1. Bedoya, D. M.; Dutoit, V.; Migliorini, D. Allogeneic CAR T Cells: An Alternative to Overcome Challenges of CAR T Cell Therapy in Glioblastoma. Front. Immunol. 2021, 12–2021. DOI: 10.3389/fimmu.2021.640082
2. Wang, H.; Tsao, ST.; Gu, M.; et al. A Simple and Effective Method to Purify and Activate T Cells for Successful Generation of Chimeric Antigen Receptor T (CAR-T) Cells from Patients with High Monocyte Count. J. Transl. Med. 2022, 20, 608. DOI: 10.1186/s12967-022-03833-6
3. Zhang, D. K .Y.; Adu-Berchie, K., Iyer, S.; et al. Enhancing CAR-T Cell Functionality in a Patient-Specific Manner. Nat. Commun. 2023, 14, 506. DOI: 10.1038/s41467-023-36126-7
4. Ghosh, S.; Brown, A. M.; Jenkins, C.; Campbell, K. Viral Vector Systems for Gene Therapy: A Comprehensive Literature Review of Progress and Biosafety Challenges. Appl. Biosaf. 2020, 25 (1), 7–18. DOI: 10.1177/1535676019899502
5. Labbé, R. P.; Vessillier, S.; Rafiq, Q. A. Lentiviral Vectors for T Cell Engineering: Clinical Applications, Bioprocessing and Future Perspectives. Viruses 2021, 13 (8), 1528. DOI: 10.3390/v13081528
6. Harrison, R. P.; Zylberberg, E.; Ellison, S.; Levine, B. L. Chimeric Antigen Receptor–T Cell Therapy Manufacturing: Modelling the Effect of Offshore Production on Aggregate Cost of Goods. Cytotherapy 2019, 21 (2), 224–233. DOI: 10.1016/j.jcyt.2019.01.003
7. Palmer, R.; Evans, N. Medication Restrictions for Patients Receiving CAR-T Therapy. pharmaceutical-journal.com, July 5, 2022.

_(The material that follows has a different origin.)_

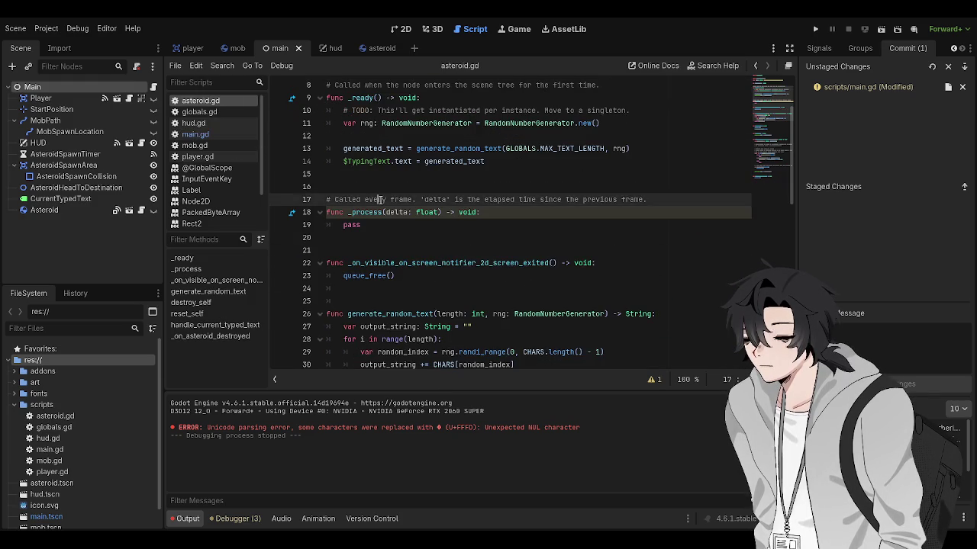
Comment out the generated_text and $TypingText lines in _ready and save asteroid.gd
{"action": "scroll", "coordinate": [410, 237], "scroll_direction": "up", "scroll_amount": 3}
{"action": "left_click", "coordinate": [410, 237]}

8. Ceppi, F.; Rivers, J.; Annesley, C.; Pinto, N.; et al. Lymphocyte Apheresis for Chimeric Antigen Receptor T‐Cell Manufacturing in Children and Young Adults with Leukemia and Neuroblastoma. Transfusion 2018, 58 (6), 1414–1420. DOI: 10.1111/trf.14569

About the author

Shada Warreth is Global Partnerships Implementation senior manger at NIBRT and PhD Candidate at TU Dublin, Ireland.